The most popular networking plugin for Kubernetes
Cilium is an extremely popular open-source Kubernetes network plugin. Just to give you an idea of how popular Cilium is, have a look at the diagram below, to see the amount of Github stars it has compared to other popular network plugins. Cilium is now also a CNCF Incubating project.
Cilium provides networking, security, and observability for cloud-native environments like Kubernetes and other orchestration platforms, but can also provide a communication link to external workloads (such as VMs) into your Kubernetes cluster and enforce security policies to restrict access (currently in beta). Another new (beta) feature is Cilium Cluster Mesh, which allows you to connect Kubernetes clusters together and enable pod-to-pod connectivity, plus the ability to define global services which are load balanced between clusters and enforce security policies to restrict access.
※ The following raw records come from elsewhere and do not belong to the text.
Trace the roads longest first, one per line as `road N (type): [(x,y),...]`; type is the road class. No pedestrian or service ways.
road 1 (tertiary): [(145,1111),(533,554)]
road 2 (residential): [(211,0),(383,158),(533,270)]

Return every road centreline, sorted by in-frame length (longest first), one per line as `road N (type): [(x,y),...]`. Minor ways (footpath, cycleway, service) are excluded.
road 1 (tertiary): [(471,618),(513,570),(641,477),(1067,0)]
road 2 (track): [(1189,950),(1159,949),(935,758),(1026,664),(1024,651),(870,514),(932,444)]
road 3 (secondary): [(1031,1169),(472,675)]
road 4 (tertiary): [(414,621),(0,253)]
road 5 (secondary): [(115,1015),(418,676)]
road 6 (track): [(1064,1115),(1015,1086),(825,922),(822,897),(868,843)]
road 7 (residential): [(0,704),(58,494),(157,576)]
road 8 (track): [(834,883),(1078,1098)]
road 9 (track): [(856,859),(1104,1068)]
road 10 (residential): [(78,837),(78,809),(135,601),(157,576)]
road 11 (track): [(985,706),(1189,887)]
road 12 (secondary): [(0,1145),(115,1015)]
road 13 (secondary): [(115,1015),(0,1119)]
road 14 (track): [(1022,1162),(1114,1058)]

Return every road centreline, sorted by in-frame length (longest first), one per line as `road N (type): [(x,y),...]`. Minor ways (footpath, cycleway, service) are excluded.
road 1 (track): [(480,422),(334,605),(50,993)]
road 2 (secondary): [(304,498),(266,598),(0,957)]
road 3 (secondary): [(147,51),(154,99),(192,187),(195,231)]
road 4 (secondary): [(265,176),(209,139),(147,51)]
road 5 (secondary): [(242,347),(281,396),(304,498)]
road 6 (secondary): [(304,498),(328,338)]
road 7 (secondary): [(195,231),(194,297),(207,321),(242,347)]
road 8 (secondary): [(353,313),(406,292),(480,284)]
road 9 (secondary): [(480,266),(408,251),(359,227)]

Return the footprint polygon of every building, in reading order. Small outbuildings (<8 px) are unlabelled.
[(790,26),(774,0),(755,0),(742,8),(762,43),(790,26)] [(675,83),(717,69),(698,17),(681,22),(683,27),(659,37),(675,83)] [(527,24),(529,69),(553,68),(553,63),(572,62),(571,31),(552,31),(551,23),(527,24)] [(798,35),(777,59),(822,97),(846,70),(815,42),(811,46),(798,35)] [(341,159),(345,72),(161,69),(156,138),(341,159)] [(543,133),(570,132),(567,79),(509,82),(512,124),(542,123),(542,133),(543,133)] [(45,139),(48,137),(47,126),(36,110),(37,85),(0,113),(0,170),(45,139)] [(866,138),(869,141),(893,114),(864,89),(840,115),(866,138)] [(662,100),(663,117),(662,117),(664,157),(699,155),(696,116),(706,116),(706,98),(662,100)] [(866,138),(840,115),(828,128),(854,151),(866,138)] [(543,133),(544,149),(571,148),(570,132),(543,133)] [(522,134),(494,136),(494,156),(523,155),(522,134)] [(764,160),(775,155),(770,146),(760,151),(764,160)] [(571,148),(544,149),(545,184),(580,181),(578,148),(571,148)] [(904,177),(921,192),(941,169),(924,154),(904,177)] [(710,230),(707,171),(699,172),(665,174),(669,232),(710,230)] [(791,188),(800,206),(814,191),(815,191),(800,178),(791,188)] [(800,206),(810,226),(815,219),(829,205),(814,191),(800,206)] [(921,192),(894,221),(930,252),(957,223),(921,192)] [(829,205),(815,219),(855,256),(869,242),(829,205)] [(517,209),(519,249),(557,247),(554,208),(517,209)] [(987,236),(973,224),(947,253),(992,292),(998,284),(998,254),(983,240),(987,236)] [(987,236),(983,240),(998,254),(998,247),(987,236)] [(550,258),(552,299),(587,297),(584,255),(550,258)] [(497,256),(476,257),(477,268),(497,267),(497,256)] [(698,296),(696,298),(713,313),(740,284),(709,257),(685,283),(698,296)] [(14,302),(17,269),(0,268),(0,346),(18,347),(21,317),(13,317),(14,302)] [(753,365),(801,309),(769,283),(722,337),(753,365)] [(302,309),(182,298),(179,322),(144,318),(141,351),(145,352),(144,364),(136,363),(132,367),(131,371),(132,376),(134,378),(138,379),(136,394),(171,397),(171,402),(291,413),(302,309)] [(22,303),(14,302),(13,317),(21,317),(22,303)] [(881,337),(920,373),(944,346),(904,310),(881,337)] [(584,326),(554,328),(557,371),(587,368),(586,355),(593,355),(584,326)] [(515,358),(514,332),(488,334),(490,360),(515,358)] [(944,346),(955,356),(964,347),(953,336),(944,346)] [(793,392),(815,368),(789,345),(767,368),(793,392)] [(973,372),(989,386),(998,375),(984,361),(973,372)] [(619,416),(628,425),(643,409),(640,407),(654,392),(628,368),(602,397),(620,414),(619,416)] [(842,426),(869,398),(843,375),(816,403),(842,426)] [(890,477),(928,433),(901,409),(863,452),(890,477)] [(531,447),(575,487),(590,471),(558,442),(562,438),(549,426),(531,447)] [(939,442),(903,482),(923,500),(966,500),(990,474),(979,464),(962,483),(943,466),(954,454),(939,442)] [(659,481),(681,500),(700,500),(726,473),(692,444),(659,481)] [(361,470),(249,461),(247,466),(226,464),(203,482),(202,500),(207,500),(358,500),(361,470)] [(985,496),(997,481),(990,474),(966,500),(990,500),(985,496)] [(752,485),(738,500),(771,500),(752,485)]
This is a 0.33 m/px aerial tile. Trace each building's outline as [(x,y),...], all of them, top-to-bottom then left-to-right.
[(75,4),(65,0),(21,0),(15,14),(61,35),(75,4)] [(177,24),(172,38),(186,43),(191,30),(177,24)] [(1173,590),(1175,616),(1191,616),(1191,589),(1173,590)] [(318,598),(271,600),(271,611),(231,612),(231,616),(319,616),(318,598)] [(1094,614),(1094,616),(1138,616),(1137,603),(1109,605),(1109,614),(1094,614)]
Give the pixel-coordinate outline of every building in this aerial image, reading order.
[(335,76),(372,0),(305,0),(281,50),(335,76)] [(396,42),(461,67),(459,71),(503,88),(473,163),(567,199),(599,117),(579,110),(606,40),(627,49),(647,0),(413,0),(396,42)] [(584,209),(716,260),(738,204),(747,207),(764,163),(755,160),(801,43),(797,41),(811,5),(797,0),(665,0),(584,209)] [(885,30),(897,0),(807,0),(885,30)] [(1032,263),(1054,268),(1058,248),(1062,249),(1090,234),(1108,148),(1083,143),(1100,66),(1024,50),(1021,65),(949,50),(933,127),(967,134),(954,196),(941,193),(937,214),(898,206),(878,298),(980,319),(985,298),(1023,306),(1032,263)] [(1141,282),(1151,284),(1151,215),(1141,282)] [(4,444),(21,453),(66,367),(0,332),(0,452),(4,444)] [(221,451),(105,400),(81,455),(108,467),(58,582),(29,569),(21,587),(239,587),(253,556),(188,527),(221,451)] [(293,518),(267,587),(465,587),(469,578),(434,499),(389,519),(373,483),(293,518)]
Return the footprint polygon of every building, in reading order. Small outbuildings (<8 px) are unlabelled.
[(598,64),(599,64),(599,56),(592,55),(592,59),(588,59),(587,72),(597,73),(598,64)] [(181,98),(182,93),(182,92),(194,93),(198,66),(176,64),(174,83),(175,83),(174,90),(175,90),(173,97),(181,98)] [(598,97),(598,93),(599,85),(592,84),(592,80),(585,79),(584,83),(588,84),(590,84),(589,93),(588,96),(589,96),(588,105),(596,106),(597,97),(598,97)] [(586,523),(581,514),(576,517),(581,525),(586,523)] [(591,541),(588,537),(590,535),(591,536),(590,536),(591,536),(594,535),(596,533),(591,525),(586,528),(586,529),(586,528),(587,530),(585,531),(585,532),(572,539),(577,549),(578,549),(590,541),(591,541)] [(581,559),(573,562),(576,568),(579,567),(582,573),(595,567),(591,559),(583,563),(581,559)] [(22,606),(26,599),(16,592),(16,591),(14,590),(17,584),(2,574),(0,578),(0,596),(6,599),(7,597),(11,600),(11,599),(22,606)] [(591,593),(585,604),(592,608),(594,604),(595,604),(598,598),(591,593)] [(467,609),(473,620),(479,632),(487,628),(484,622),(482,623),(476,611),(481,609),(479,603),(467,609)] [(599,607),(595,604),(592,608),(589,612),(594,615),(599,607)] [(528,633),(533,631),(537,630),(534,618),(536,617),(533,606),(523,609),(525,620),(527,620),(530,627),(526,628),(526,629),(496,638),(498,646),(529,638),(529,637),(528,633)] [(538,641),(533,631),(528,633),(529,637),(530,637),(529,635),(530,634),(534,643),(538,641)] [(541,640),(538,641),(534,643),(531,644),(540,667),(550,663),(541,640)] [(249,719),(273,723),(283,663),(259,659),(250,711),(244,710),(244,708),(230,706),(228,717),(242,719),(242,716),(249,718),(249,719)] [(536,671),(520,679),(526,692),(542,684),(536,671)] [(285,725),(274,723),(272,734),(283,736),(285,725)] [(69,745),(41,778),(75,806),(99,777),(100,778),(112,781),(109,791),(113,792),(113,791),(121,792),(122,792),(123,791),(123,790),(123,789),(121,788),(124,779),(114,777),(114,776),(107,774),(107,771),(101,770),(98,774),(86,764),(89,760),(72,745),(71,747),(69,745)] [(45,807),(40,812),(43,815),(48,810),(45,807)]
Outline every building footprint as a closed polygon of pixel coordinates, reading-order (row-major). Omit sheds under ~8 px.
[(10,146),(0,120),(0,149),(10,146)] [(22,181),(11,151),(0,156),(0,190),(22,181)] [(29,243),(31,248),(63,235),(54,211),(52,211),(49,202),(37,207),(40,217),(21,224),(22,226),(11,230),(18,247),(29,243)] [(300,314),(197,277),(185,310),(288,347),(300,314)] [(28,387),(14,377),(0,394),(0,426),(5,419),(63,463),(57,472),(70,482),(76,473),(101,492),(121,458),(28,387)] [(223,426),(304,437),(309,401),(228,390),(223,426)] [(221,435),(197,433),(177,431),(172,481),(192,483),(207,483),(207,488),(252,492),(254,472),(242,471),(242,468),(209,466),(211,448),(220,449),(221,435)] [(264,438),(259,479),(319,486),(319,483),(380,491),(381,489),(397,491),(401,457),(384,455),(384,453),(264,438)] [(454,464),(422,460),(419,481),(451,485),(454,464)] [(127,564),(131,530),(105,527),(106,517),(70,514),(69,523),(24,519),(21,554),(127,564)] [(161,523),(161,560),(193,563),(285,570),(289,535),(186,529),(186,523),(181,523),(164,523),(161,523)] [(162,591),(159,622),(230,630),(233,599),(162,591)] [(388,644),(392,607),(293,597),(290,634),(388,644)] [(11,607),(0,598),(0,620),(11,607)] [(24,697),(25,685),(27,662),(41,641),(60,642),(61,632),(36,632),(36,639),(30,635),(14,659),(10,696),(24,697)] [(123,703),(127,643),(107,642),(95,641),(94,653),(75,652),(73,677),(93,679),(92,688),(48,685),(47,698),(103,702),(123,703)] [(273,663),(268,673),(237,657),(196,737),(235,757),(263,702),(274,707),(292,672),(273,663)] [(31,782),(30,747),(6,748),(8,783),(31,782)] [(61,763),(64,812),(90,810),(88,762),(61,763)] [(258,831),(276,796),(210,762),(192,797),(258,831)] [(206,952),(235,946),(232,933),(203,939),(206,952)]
eBPF: the secret ingredient behind Cilium’s success
At the heart of Cilium’s powerful feature set is a technology called eBPF. What is eBPF and why are we hearing more and more about this magical tech? To find out, we have to first talk about BPF.
The Berkeley Packet Filter or BPF for short (and no, I did not forget an ‘e’), has been around for a few years now and is a tool for observing the Linux operating system. BPF gives users access to the kernel, by running a small piece of code quickly and safely inside the operating system.
While BPF was originally used for packet filtering, it has since been enhanced to support dynamic tracing of the Linux kernel. Now a user can, for example, create a cgroup-related program that denies or allows access to system resources like CPU, memory, network bandwidth and other groups of processes.
Now extended BPF (eBPF), is a modernized extension of BPF, with 64 bit registers and a bunch of new special functions to interact with the kernel, to request more information and execute a wider range of tasks. Just like Docker made Linux containers cool, Isovalent (creators of Cilium) and other vendors are making eBPF the next big thing in Kubernetes tools and technologies.
Thanks to eBPF, Cilium has a very simple architecture.
Cilium runs one ‘cilium’ agent on every node in the cluster, as a DaemonSet and a ‘cilium-operator’ deployment with one replica. That’s about it.
These resources provide networking, security and observability to the workloads running on the nodes. These workloads don’t even have to be containerized, but could just be natively running on the node.
Now that you know what makes Cilium special, let’s dive right into using it!
I’ll show you how to set up Cilium on K3s (a lightweight Kubernetes distribution) in a second, but there are a few things you might need to configure first to get the most out of Cilium.
First, check your Linux kernel version
eBPF can be described as a fast-moving target, because developers around the world are working hard on making constant improvements to the Linux kernel and eBPF. For that reason I would recommend updating your Linux kernel, to get all of the new features. The minimum kernel you need is 4.9.17, but here is a list of features that are available starting from specific kernel versions.
For more advanced deployment options, I would definitely recommend going through the corresponding requirements. However, in most cases you’ll be using the Cilium container image ‘cilium/cilium’, deployed in a new or existing Kubernetes cluster with its own etcd, so most dependencies will be managed by the container and orchestrator.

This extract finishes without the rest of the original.